文在寅政権の「大いなるカン違い」を象徴する1枚の写真

韓国・ソウルの外信記者クラブで3日、康京和(カン・ギョンファ)外相の記者懇談会があった。参加した記者によると、「韓国政府は北朝鮮の人権問題はどうするのか」との質問を受けた康京和氏は、次のように答えた。

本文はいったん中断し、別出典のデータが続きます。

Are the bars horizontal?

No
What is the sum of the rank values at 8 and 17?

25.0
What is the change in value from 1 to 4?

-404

「北朝鮮の人権問題を巡る国際社会の努力については、わが政府も支持し、関与している。(しかし)政府が非核化や平和体制の(対話の)テーブルにこの事案を上げるのは適切でない。平和体制を築く過程で北朝鮮との関与が深まり、国際社会との交流や開放が拡大しながら、北朝鮮の住民の人権も好転し、いつかはこの問題を本格的に論議するときが来ると思う」

早い話、現在の韓国政府にとって、北朝鮮の人権問題は優先順位が低いということだ。同氏は国連の人権高等弁務官事務所などでキャリアを積んだ人物でもあり、人権の重要さについては人並み以上に良くわかっているはずだ。上記の言葉は、政治家として朝鮮半島の「現実」と向き合い、敢えて冷厳な言葉を述べたものだろう。

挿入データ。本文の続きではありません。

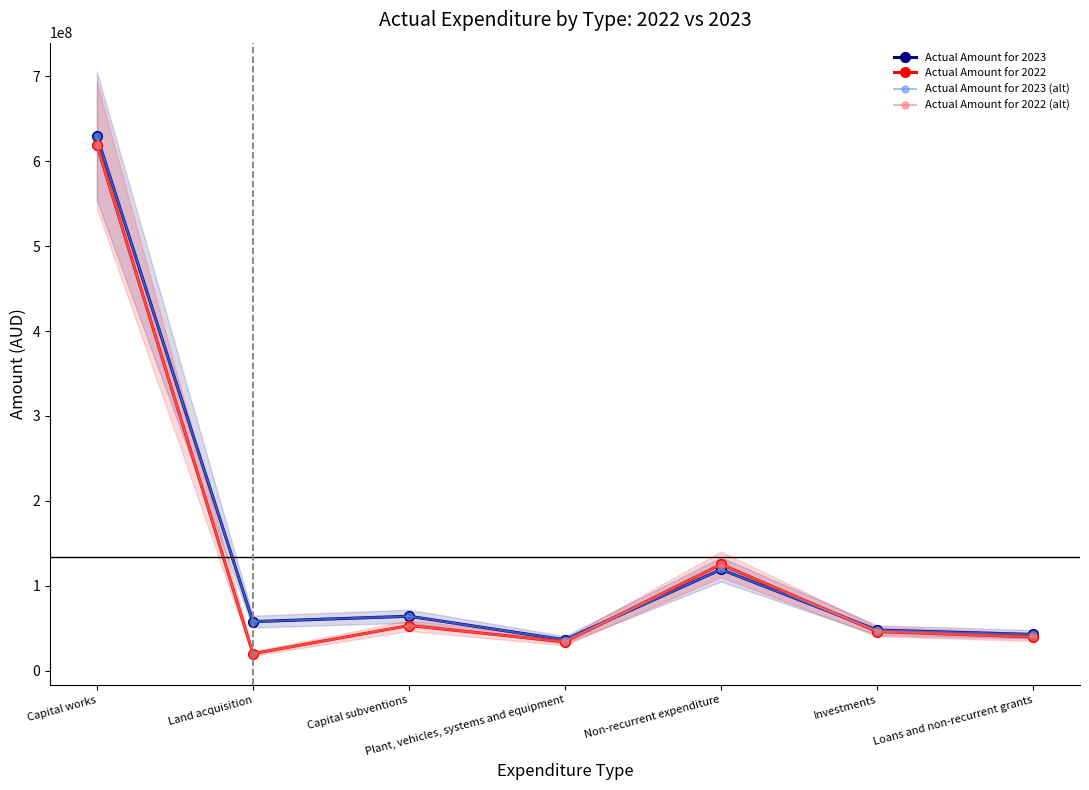

What is the difference between the Actual Amount for 2022 (alt) values at Capital works and Investments?

572754125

しかし、朝鮮半島の「現実」とは、北朝鮮当局との対話を通して見えるものがすべてではない。そのことを象徴するような場面が、記者懇談会の直後に見られた。康京和氏が会場を離れようとしたとき、中国で逮捕された脱北者7人の救出を訴えている市民団体と遭遇したのだ。

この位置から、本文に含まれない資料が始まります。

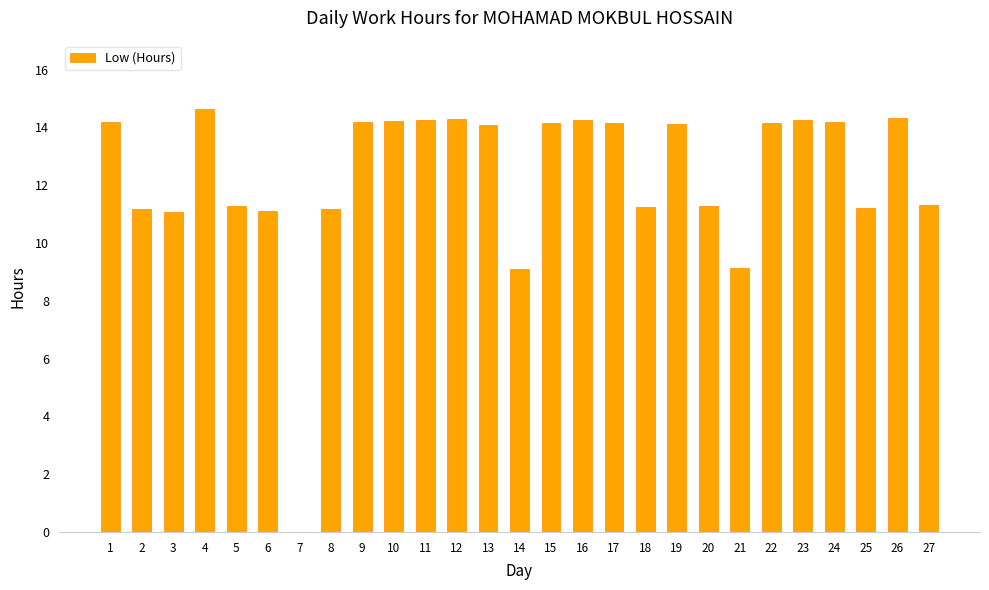

What is the change in value from 7 to 8?

+11.2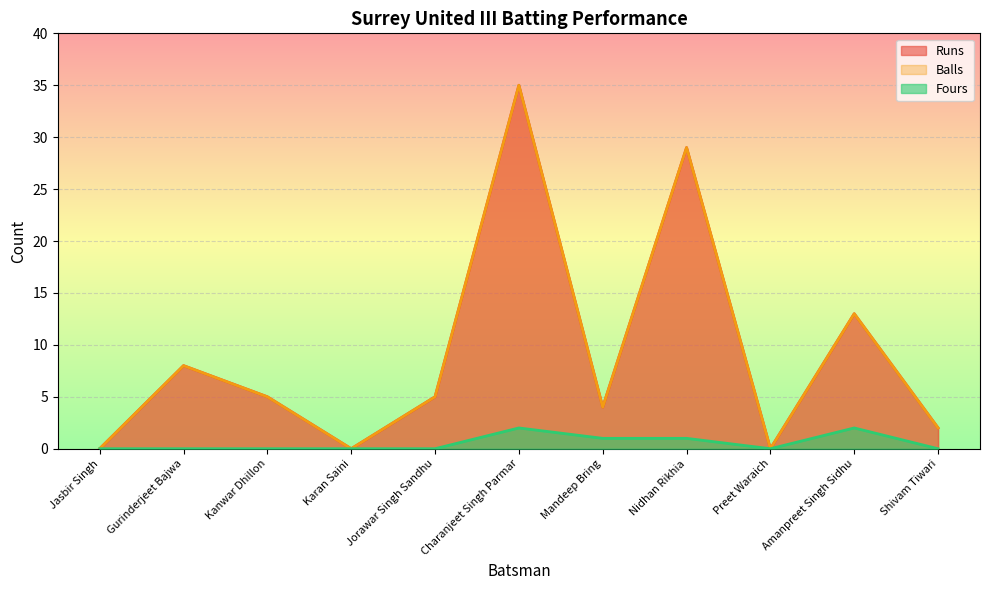

At which label does Fours reach its peak?

Charanjeet Singh Parmar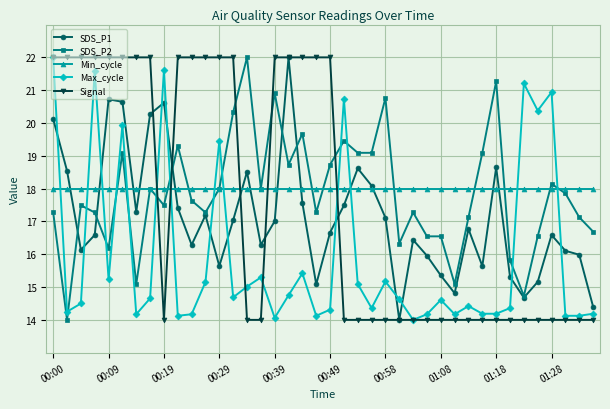

True or false: SDS_P1 and Max_cycle intersect in this chart.

True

報道によれば、7人中国・瀋陽市郊外の隠れ家に潜伏していたところを中国当局により逮捕された。その中には、先に脱北した両親と合流すべく国境の川を渡った、9歳の女児も含まれている。現在は北朝鮮に強制送還される危機に直面していると見られ、そうなれば拷問を含む過酷な処罰が下されるのが普通だ。

2017年7月には父母と息子1人、娘2人の5人家族が脱北後に中国当局に摘発され、将来を悲観して服毒自殺する出来事もあった。